A. Le Procope? B. La tour d’Argent? C. Le Grande Véfour?
15 maio 2014
Lido em 15 de maio em resposta à questão de 14 de maio no Almanaque Vermont:
La Tour d’Argent: 1582. Uma hospedaria de La Tour d’Argent foi construída durante o reinado de Henri III. Edificada às margens do Sena, atrai muito rapidamente uma clientela elegante. Os barcos eram colocados pelo dono à disposição dos senhores e senhoras da corte.
Le Procope: 1686. Francesco Procopio dei Coltelli instala na rue des Fossés Saint-Germain seu bar de cafés. Torna-se rápido lugar de reunião dos belos espíritos.

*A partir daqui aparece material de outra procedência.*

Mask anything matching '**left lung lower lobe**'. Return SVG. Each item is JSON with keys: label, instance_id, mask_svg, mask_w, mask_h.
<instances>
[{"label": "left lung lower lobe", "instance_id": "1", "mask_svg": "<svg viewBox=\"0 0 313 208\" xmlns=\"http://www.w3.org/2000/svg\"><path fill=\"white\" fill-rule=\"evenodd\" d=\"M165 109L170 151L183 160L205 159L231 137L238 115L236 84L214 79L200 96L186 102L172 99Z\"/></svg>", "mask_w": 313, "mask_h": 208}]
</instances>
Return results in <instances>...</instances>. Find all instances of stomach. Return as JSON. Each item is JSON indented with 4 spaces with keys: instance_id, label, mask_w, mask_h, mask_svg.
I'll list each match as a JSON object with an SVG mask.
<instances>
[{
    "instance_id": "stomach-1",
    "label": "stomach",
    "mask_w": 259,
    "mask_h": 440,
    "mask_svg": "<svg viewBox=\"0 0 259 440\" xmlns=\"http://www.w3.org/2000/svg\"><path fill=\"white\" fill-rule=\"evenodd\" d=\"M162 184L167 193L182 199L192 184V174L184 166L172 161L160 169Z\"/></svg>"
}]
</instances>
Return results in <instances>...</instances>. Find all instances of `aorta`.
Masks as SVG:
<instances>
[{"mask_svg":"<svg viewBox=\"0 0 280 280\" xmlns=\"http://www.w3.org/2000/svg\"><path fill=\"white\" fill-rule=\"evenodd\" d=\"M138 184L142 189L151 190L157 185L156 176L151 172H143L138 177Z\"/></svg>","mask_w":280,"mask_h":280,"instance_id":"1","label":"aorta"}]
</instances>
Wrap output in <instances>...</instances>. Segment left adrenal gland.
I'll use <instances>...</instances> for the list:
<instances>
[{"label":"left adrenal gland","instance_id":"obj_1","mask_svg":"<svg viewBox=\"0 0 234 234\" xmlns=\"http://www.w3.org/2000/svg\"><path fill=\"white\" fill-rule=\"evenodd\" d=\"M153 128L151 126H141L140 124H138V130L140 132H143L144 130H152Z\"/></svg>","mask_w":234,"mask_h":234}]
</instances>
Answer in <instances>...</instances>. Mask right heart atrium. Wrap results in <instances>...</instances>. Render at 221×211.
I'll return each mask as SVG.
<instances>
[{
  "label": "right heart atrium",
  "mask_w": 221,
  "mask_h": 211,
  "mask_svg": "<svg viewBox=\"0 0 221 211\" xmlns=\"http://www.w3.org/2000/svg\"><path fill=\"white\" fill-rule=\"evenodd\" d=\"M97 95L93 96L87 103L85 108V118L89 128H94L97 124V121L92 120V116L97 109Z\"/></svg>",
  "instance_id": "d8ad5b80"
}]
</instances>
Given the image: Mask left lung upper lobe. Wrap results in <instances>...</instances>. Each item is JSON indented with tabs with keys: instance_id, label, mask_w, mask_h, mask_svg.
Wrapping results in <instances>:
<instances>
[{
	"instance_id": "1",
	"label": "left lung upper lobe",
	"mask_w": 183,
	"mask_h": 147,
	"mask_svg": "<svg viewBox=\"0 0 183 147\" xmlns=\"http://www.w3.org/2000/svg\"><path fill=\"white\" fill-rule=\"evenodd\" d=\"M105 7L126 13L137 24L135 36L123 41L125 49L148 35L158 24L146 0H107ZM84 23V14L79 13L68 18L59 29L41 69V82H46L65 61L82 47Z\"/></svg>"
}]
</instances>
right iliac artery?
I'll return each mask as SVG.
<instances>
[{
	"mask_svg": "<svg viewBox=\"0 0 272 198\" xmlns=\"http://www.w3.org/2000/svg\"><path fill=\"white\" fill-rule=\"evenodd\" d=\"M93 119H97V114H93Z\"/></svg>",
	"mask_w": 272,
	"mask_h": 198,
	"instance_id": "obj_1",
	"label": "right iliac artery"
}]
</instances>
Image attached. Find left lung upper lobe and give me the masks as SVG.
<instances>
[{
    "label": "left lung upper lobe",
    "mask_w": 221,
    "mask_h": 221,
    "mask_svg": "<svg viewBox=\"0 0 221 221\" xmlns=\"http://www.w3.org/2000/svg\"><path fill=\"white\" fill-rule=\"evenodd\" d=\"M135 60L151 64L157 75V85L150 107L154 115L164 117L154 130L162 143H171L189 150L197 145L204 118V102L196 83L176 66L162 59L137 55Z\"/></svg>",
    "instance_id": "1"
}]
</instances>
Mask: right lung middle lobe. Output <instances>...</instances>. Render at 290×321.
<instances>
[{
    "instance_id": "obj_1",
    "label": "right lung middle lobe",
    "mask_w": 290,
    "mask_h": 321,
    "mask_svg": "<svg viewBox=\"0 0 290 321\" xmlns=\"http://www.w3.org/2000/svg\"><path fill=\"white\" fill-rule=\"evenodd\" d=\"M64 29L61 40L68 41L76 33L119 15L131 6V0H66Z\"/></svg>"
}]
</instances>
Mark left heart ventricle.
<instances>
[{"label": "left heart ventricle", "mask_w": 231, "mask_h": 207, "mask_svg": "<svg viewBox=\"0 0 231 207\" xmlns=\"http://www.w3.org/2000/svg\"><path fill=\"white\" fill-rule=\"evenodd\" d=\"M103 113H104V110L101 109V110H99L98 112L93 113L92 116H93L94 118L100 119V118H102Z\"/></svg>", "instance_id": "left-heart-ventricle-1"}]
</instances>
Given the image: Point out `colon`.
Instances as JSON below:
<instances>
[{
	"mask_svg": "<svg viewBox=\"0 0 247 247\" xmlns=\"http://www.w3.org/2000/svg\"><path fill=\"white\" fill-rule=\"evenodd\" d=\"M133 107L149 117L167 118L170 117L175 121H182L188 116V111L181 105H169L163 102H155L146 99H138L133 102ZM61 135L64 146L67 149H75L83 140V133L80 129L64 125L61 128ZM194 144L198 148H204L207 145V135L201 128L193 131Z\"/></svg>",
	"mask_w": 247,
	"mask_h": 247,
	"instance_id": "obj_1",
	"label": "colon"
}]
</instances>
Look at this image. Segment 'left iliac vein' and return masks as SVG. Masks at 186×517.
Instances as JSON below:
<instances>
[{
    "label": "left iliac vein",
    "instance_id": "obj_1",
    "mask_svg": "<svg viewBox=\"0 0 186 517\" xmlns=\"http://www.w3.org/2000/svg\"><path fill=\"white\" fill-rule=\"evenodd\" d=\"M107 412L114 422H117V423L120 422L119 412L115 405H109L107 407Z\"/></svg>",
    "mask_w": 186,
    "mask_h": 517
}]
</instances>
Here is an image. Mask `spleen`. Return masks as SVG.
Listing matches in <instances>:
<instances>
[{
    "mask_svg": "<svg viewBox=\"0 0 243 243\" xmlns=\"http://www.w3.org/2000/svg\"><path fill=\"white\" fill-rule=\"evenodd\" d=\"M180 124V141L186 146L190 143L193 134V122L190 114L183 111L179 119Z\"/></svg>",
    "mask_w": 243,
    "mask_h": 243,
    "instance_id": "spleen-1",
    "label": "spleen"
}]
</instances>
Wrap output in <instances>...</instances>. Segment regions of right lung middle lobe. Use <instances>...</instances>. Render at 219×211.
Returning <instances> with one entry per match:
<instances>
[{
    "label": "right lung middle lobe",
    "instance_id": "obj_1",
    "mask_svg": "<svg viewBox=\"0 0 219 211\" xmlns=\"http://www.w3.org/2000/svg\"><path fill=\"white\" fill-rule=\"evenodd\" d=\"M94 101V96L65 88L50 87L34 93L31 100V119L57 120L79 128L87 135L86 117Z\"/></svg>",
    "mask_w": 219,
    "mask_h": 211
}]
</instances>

Le Grand Véfour: 1784. Inicialmente Café des Chartres, torna-se o Véfour em 1820. Joia da arte decorativa, foi classificado como monumento histórico. Bonaparte e Joséphine lá almoçavam frequentemente. Depois Balzac, Victor Hugo e George Sand. Enfim, Colette e Jean Cocteau.
16 maio 2014
Lido no Causer N°13, Maio 2014
«Reflexões sobre um tumulto», por Alain Finkielkraut, da Académie française, à propósito dela mesma:
L’Académie française, une réception sous la Coupole
« Sua idade avançada me parece hoje seu mais belo trunfo: a Academia representa a tradição, os mortos, a boa vontade, para falar como Chesterton, de se submeter « à oligarquia estreita e arrogante daqueles que não fazem nada mais do que se encontrar vivos ». Porém, a dúvida não me deixou: sei tudo o que eu não sei, não ignoro nada do que me falta […] quando meditava sobre o por quê dessa decisão tomada in extremis [apresentar sua candidatura à Academia], fiquei perplexo. Não encontrava nenhum motivo irrefutável. Felizmente, fui tirado de meu embaraço pela campanha política que desencadearam contra mim alguns fraques verdes, vermelhos de indignação. « Com Alain Finkielkraut, disse um dentre eles, é a Frente Nacional que entraria no La Coupole ». O antifacismo delirante que lá se exprime deu uma razão de ser à minha ambição ».